───── Information given ─────
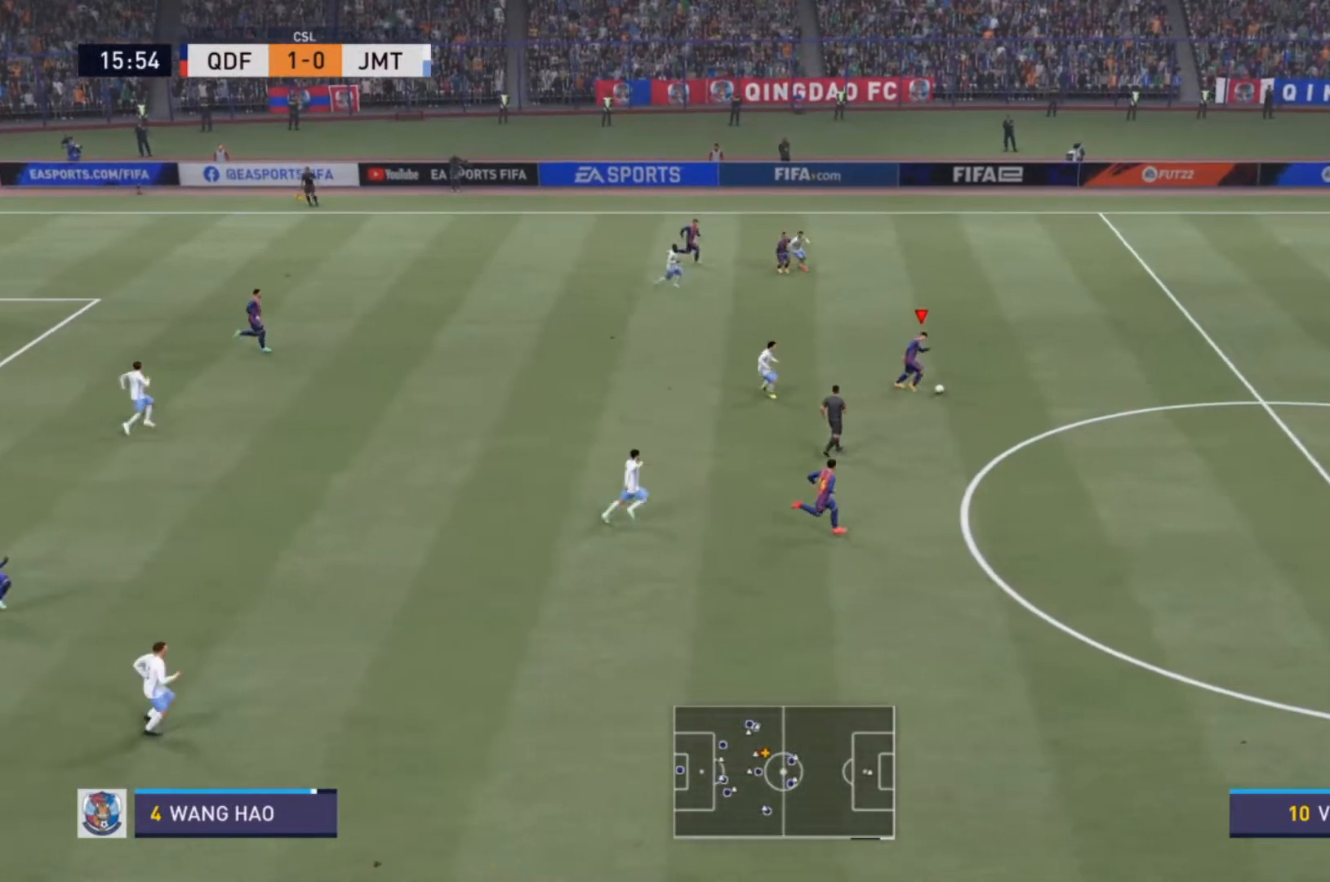
{"buttons": [], "left_stick": "right", "right_stick": "center", "events": [[133, "R2", "up"], [167, "R1", "down"], [167, "TRIANGLE", "down"], [433, "R1", "up"], [467, "TRIANGLE", "up"]]}
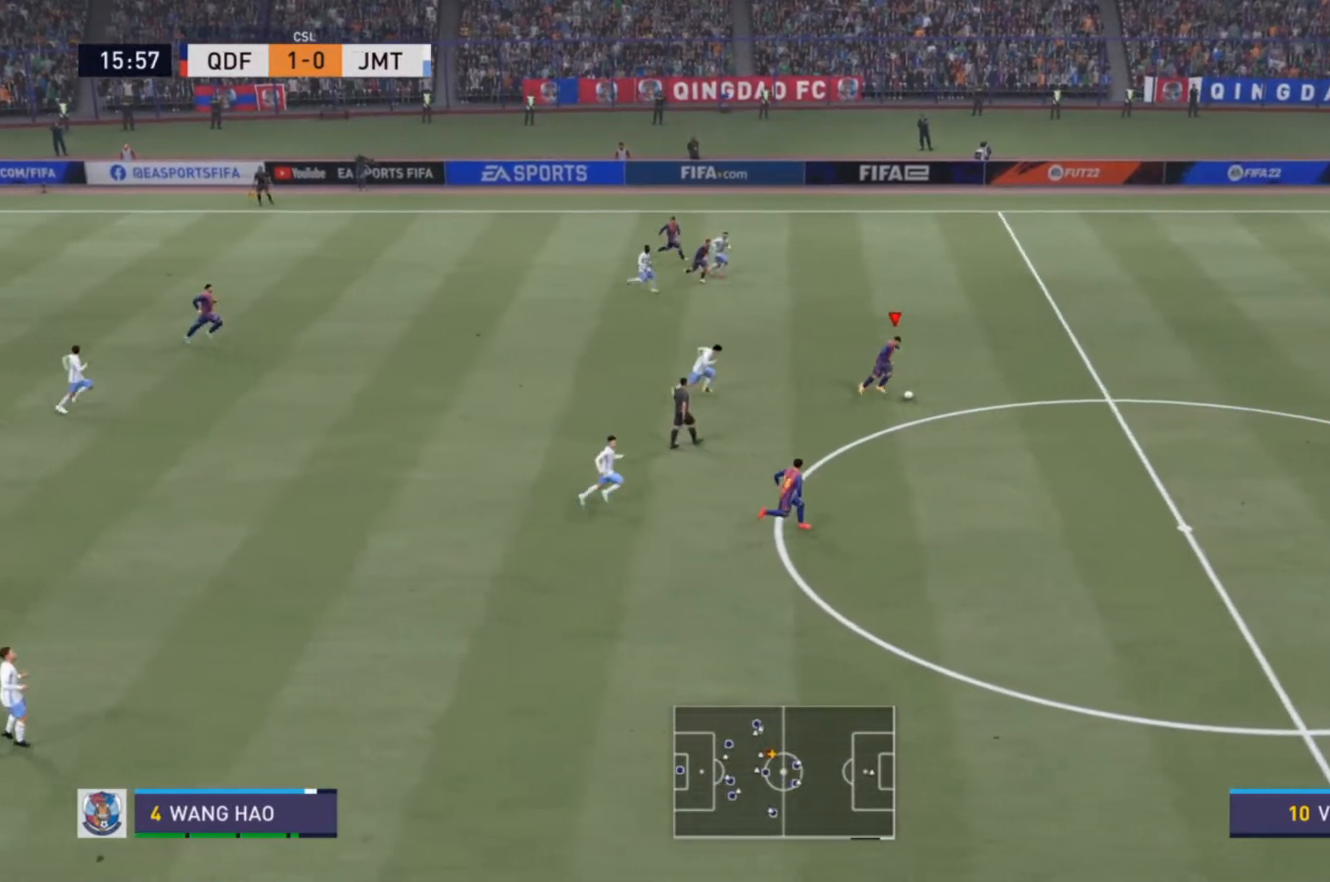
{"buttons": [], "left_stick": "right", "right_stick": "center", "events": []}
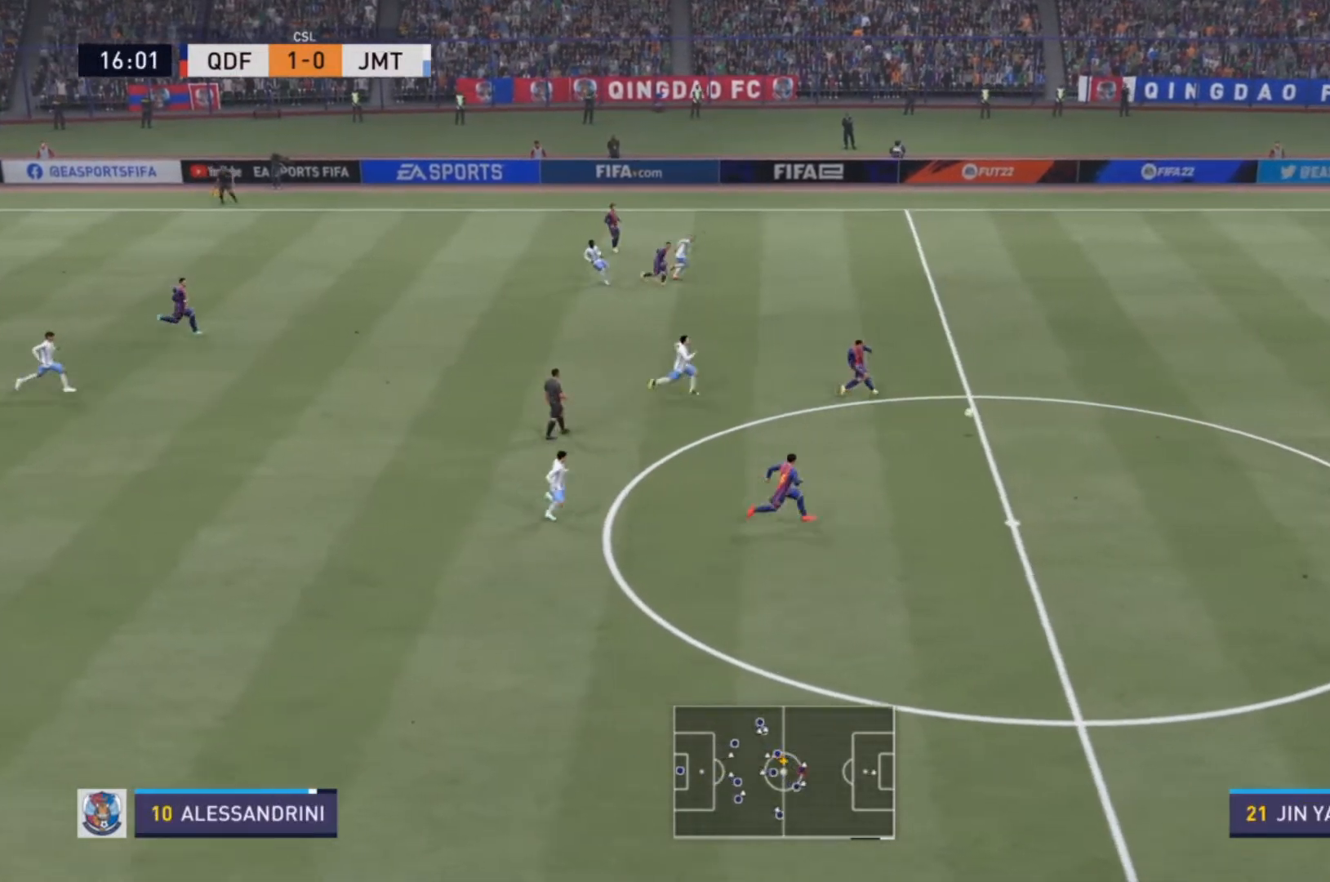
{"buttons": ["R2"], "left_stick": "right", "right_stick": "center", "events": [[133, "R2", "down"]]}
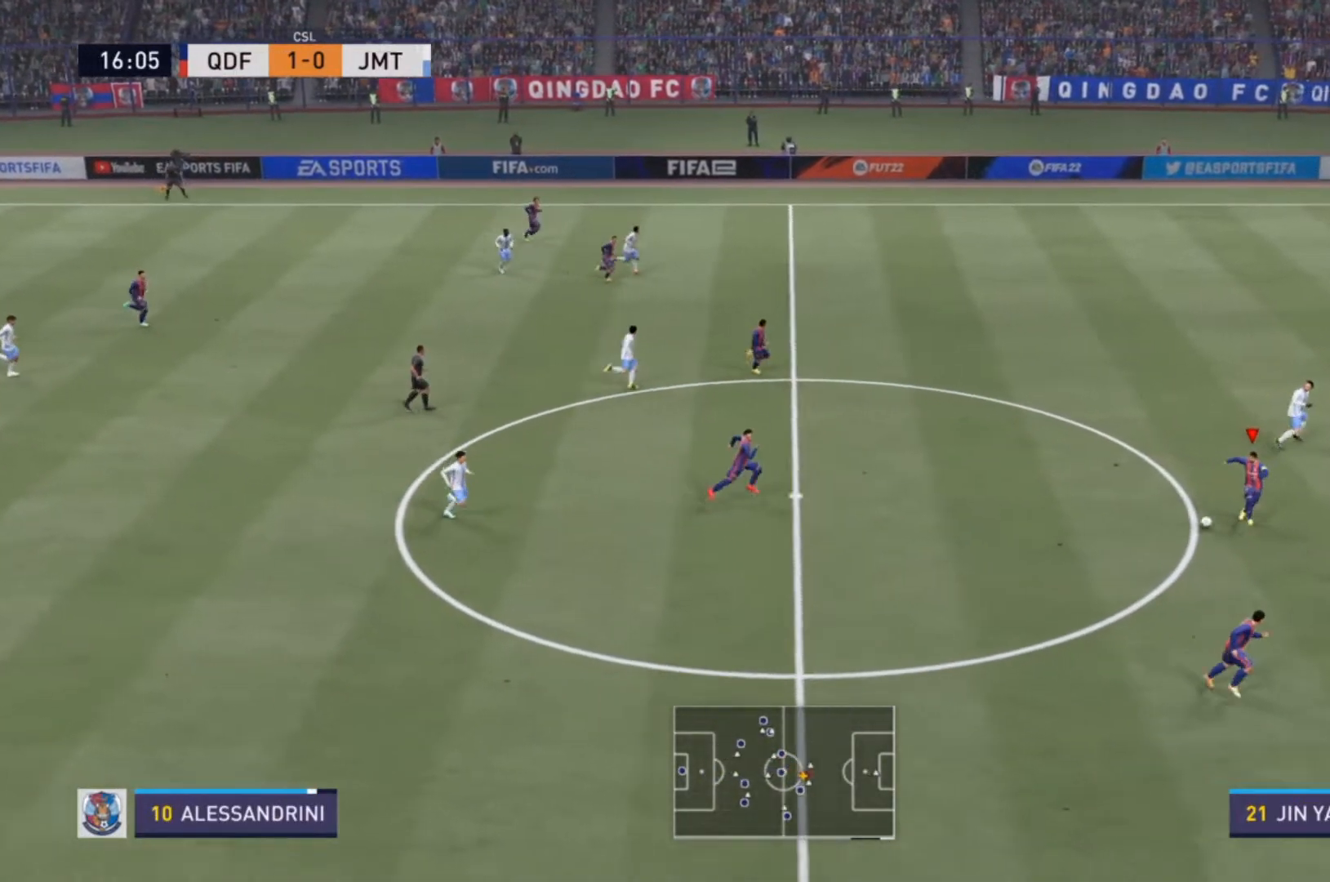
{"buttons": ["R2"], "left_stick": "up", "right_stick": "center", "events": [[167, "left_stick", "up-right"], [267, "left_stick", "up"]]}
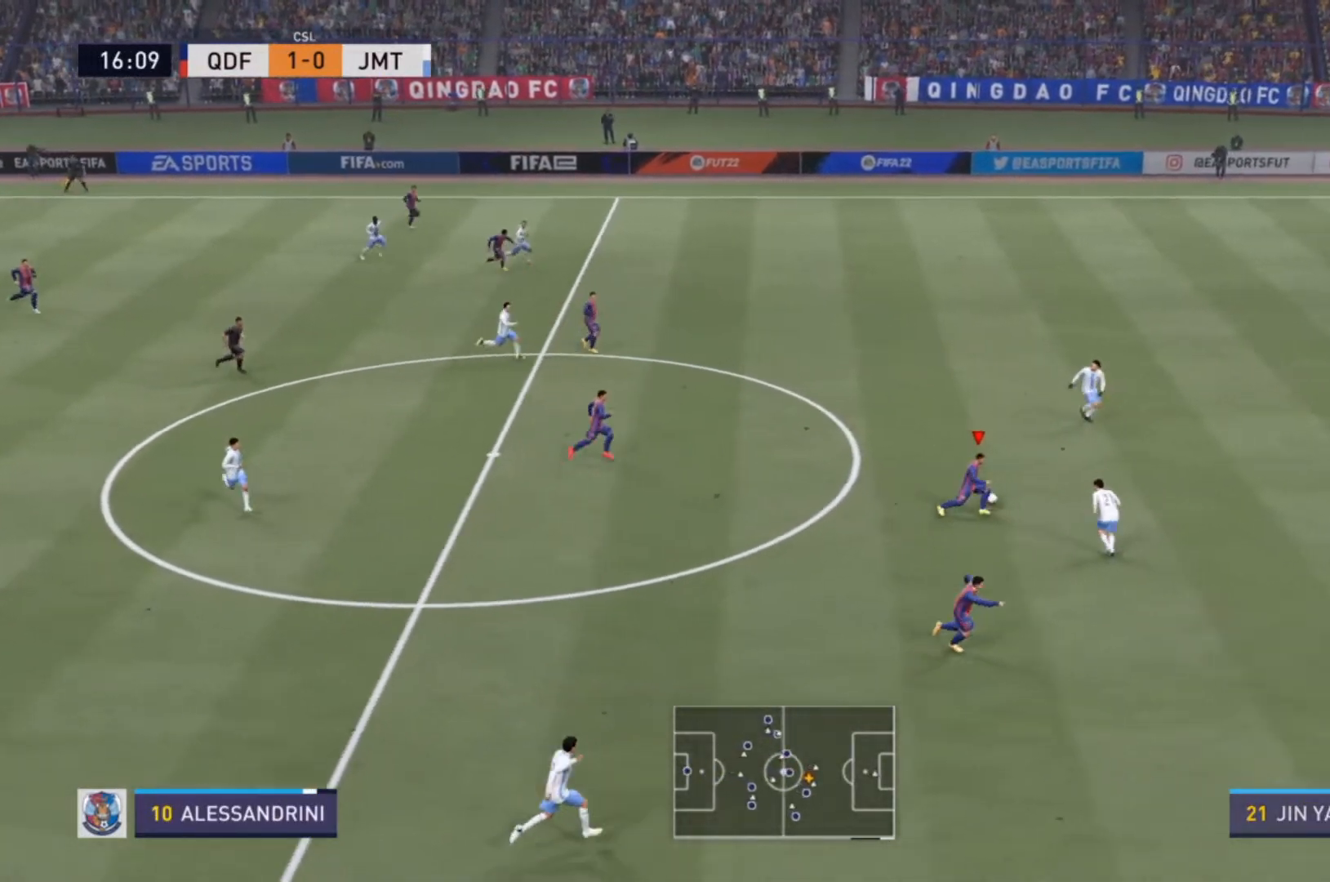
{"buttons": [], "left_stick": "center", "right_stick": "center", "events": [[300, "R2", "up"], [467, "left_stick", "center"]]}
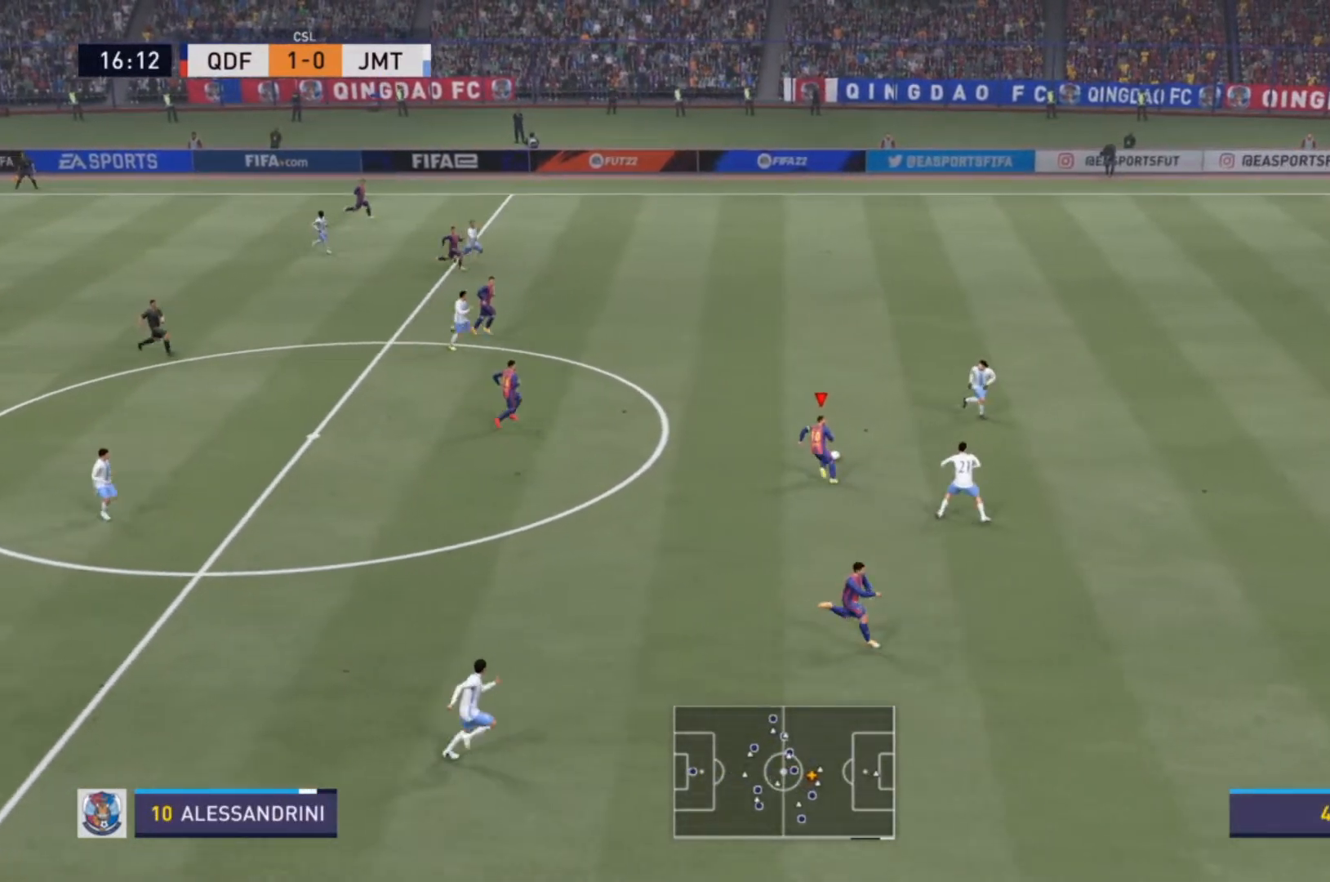
{"buttons": [], "left_stick": "down-right", "right_stick": "center", "events": [[167, "TRIANGLE", "down"], [167, "left_stick", "down"], [267, "left_stick", "down-right"], [300, "TRIANGLE", "up"]]}
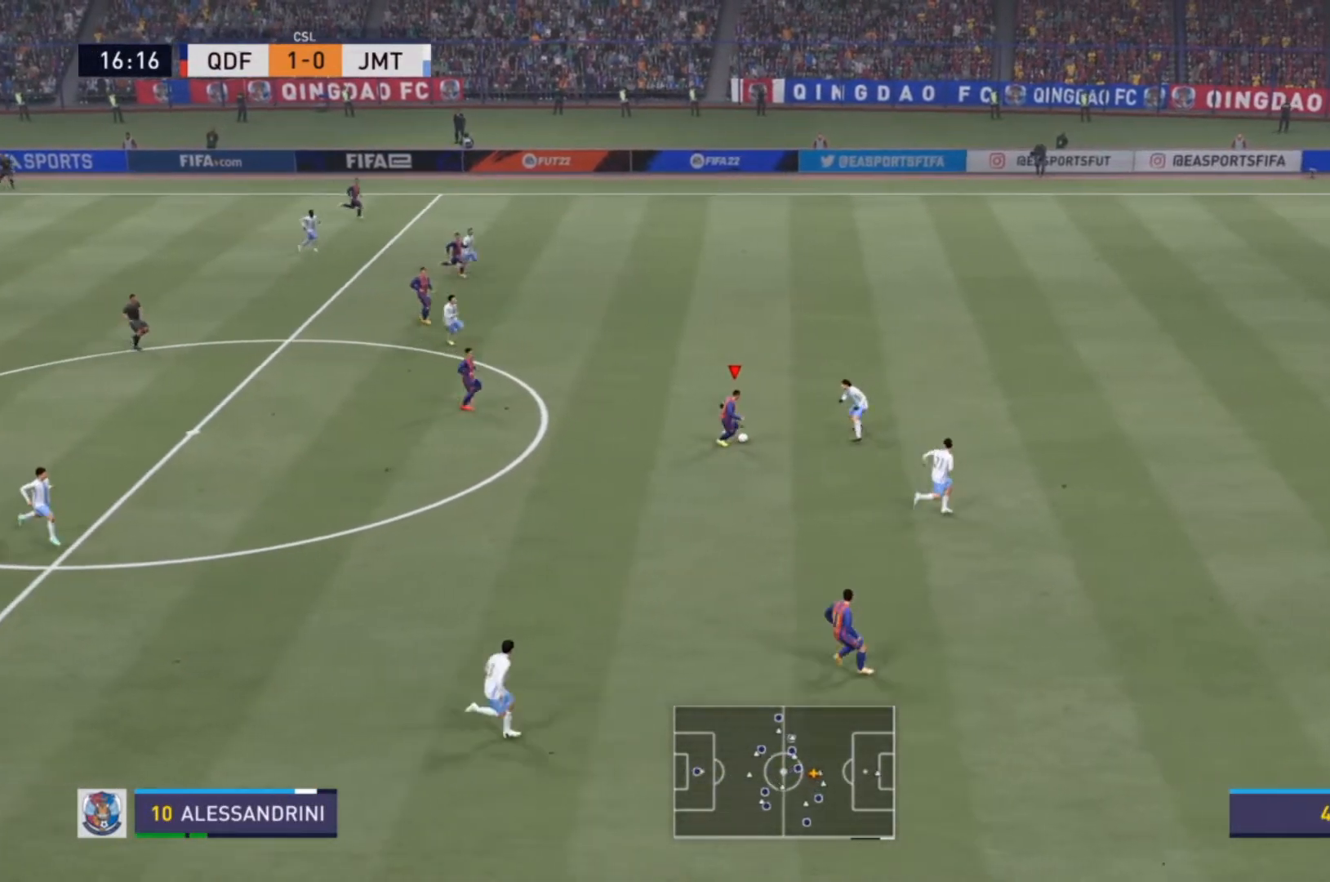
{"buttons": ["R2"], "left_stick": "right", "right_stick": "center", "events": [[233, "left_stick", "right"], [267, "R2", "down"]]}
─────
Each entry should be copied exactly as written, though any pictures stay out.

Exercise answer →
{"buttons": [], "left_stick": "right", "right_stick": "center", "events": [[133, "R2", "up"], [167, "R1", "down"], [167, "TRIANGLE", "down"], [433, "R1", "up"], [467, "TRIANGLE", "up"]]}
{"buttons": [], "left_stick": "right", "right_stick": "center", "events": []}
{"buttons": ["R2"], "left_stick": "right", "right_stick": "center", "events": [[133, "R2", "down"]]}
{"buttons": ["R2"], "left_stick": "up", "right_stick": "center", "events": [[167, "left_stick", "up-right"], [267, "left_stick", "up"]]}
{"buttons": [], "left_stick": "center", "right_stick": "center", "events": [[300, "R2", "up"], [467, "left_stick", "center"]]}
{"buttons": [], "left_stick": "down-right", "right_stick": "center", "events": [[167, "TRIANGLE", "down"], [167, "left_stick", "down"], [267, "left_stick", "down-right"], [300, "TRIANGLE", "up"]]}
{"buttons": ["R2"], "left_stick": "right", "right_stick": "center", "events": [[233, "left_stick", "right"], [267, "R2", "down"]]}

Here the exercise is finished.